Sunday, September 11, 2016

Doc, Can You Straighten My Eyes? VI

Patients with high myopia may sometimes develop a very significant convergent squint which is not only cosmetic disfiguring but severely affect the vision. The mechanism is thought to be herniation of the globe outside the muscle cone usually between the superior and lateral rectus (as mentioned in previous post). Surgical correction is often complex as simple recession/resection technique is usually insufficient to significantly correct the malposition. One way of correcting this difficult squint is with muscle transposition. However, it is important to inform the patients that more than one operation may be needed for good outcome.

Surgical procedure showing transposition of muscles for myopic strabismus fixus. 
The medial rectus was released and allowed to hang back by 8mm. a. The superior 
rectus is isolated; b. the superior rectus is split into two equal halves; c. the lateral rectus 
is isolated and split into two equal halves; d e and f. a 5/0 silk is used to tie the upper 
half of the rectus at 15mm from its origin of insertion to the lateral half 
of the superior rectus. The technique strengthen the lateral rectus 
and push the globe back into the muscle cone.

Diagramtic presentation of the procedure shown in the photos.

This patient has residual convergent squint but is able to perform 
her daily activities without help. 

Despite the located lenses due to high myopia, this patient regains good vision after 
the surgery while awaiting surgical removal of the dropped lenses.

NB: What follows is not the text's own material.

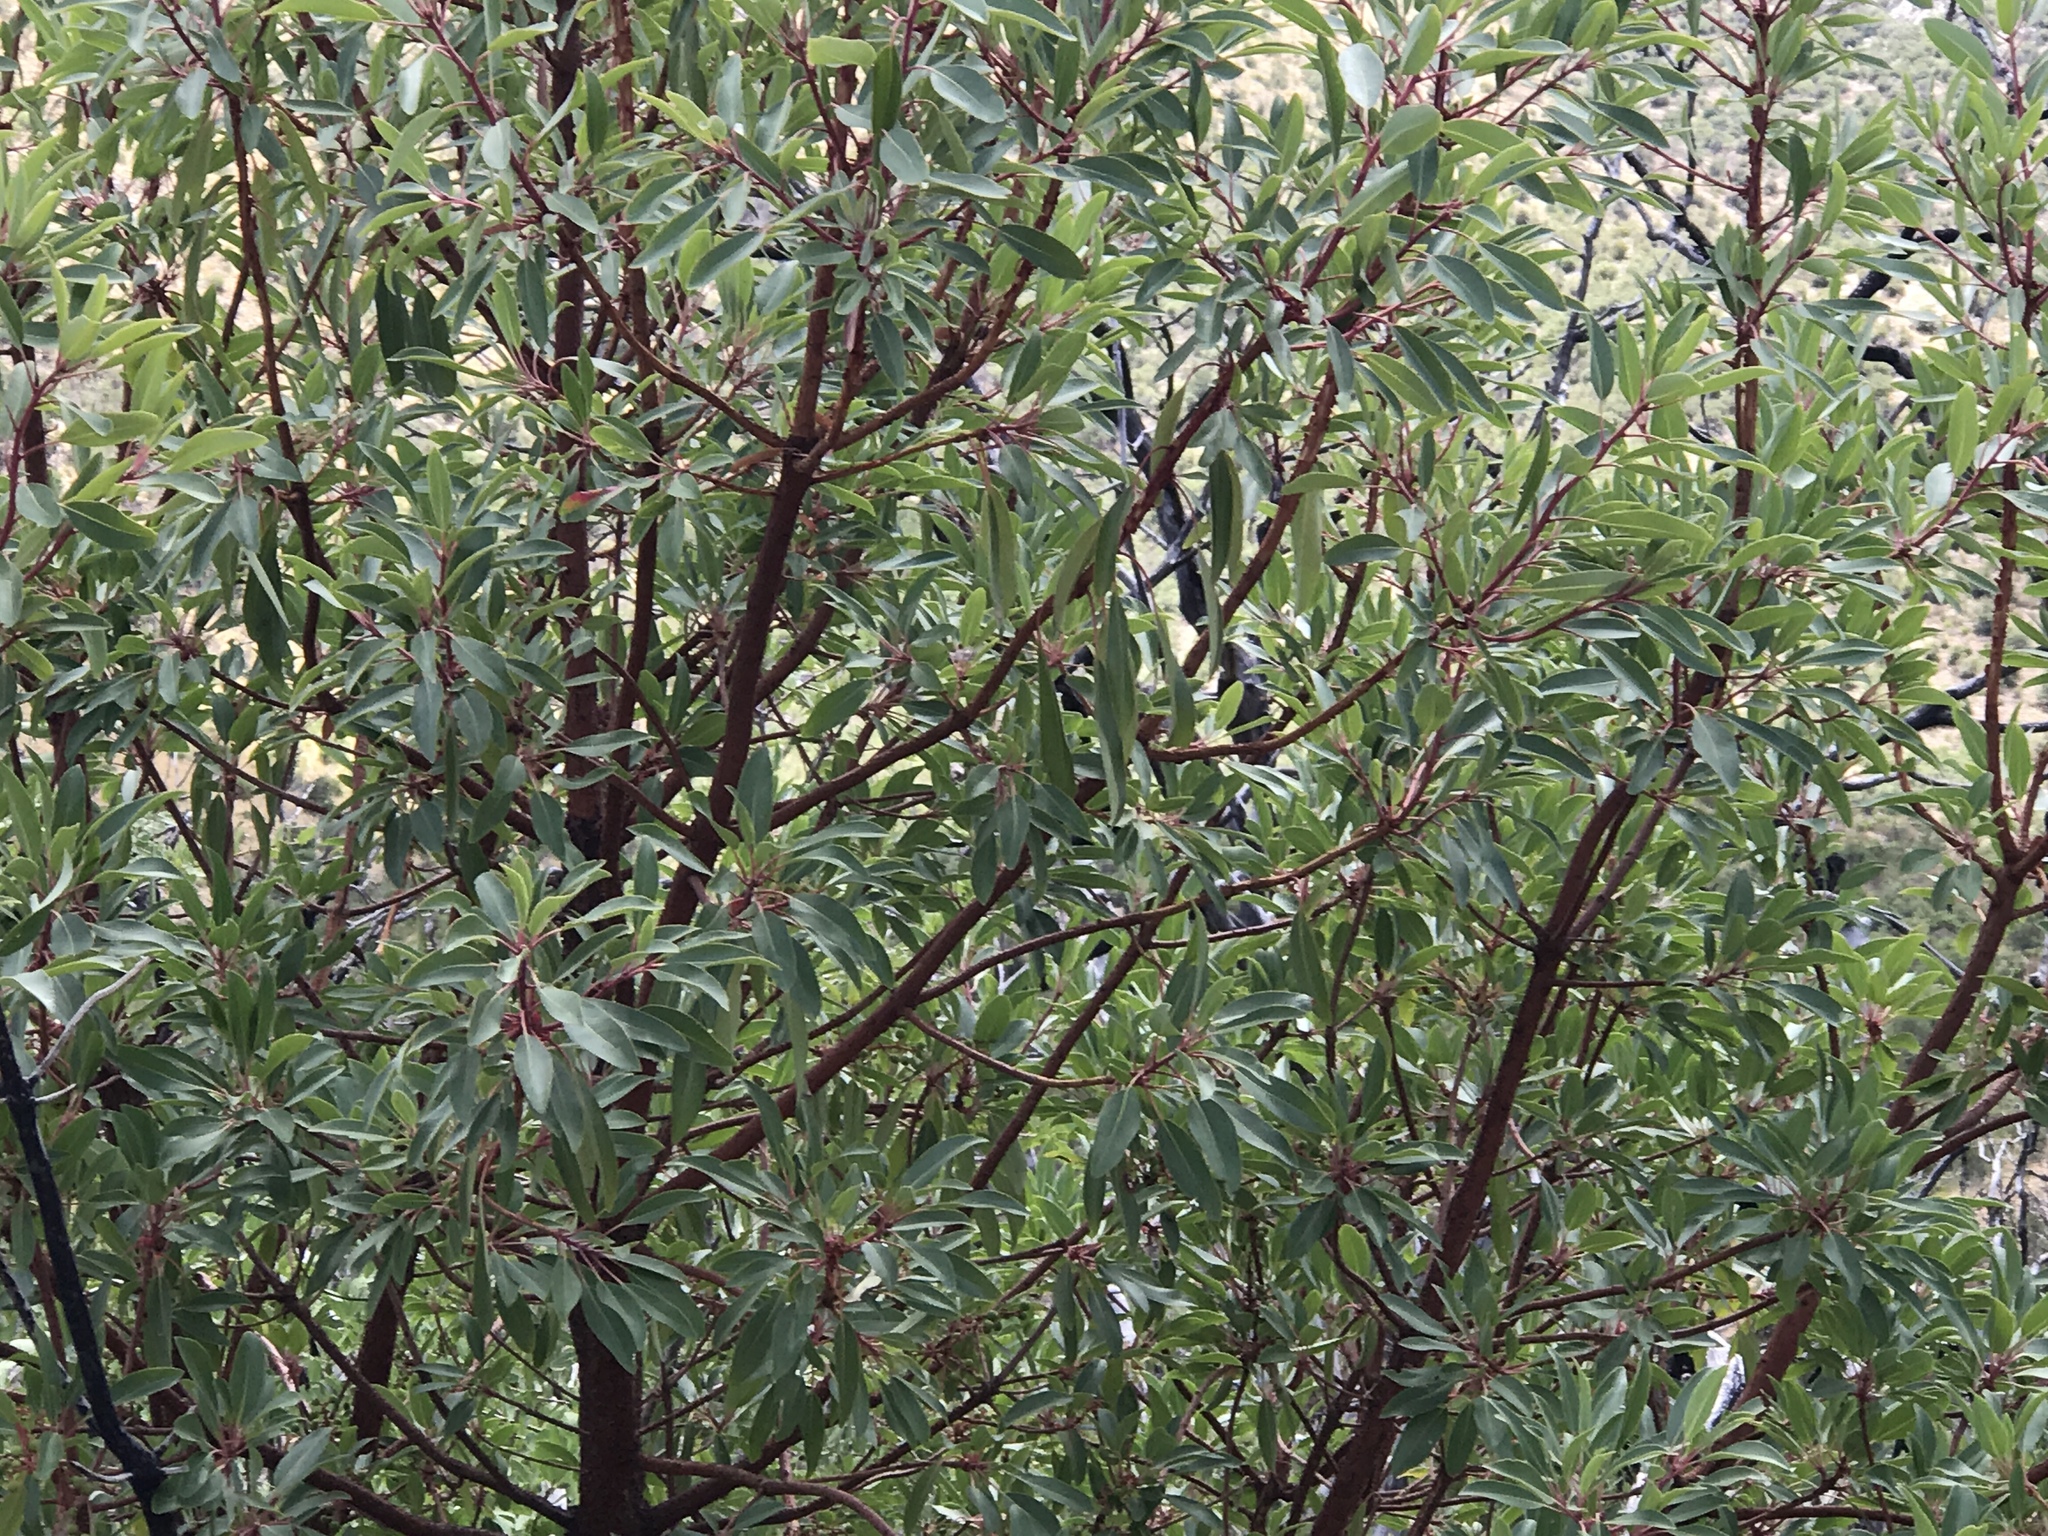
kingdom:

This patient has residual hypotropia but is pleased with his appearance.

Doc, Can You Straighten My Eyes? V

Most cases of squints are mild to moderate and involve the horizontal muscles. In such cases, simple techniques of recession/resection of the horizontal muscles (medial rectus and horizontal rectus) are all that are needed to restore the position of the eyes. However, there are occasionally difficult squints that call for special techniques and can only be treated by doctors who are proficient in performing challenging cases. 

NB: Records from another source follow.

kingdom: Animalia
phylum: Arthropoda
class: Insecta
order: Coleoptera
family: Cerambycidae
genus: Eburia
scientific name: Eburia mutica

Examples of challenging cases are these three patients who presented with severe convergent squints and high myopia of more than -12.00. Some of the eyes are so far pulled inward that the cornea became invisible. They all suffered from a condition called myopic strabismus fixus. In this condition, the eye globes were abnormally elongated and prolapsed between the superior and lateral rectus (as shown by the diagram and the MRI scans). Simple recession/resection would not be enough to restore the positions of these eyes.

A 35 year-old woman with  -15.00D both eyes and bilateral severe convergent 
squints. The left cornea was almost invisible. She had problems 
seeing due to the severe squints.

A 60 year-old man with bilateral severe convergent squints and dislocated lenses 
due to high myopia. He was referred for squint correction so that surgery 
could be performed to remove the dislocated lenses.

A patient with high myopia and a right severe convergent squint. The right vision 
has been poor since young and patient wished for restoration 
of the eye position for cosmetic reason.

MRI showing prolapse of the globes between the superior and lateral 
rectus in a patient with myopic strabismus fixus.

Diagram showing prolapse of the globe between the superior and lateral rectus 
so that the eye becomes severely inward turning.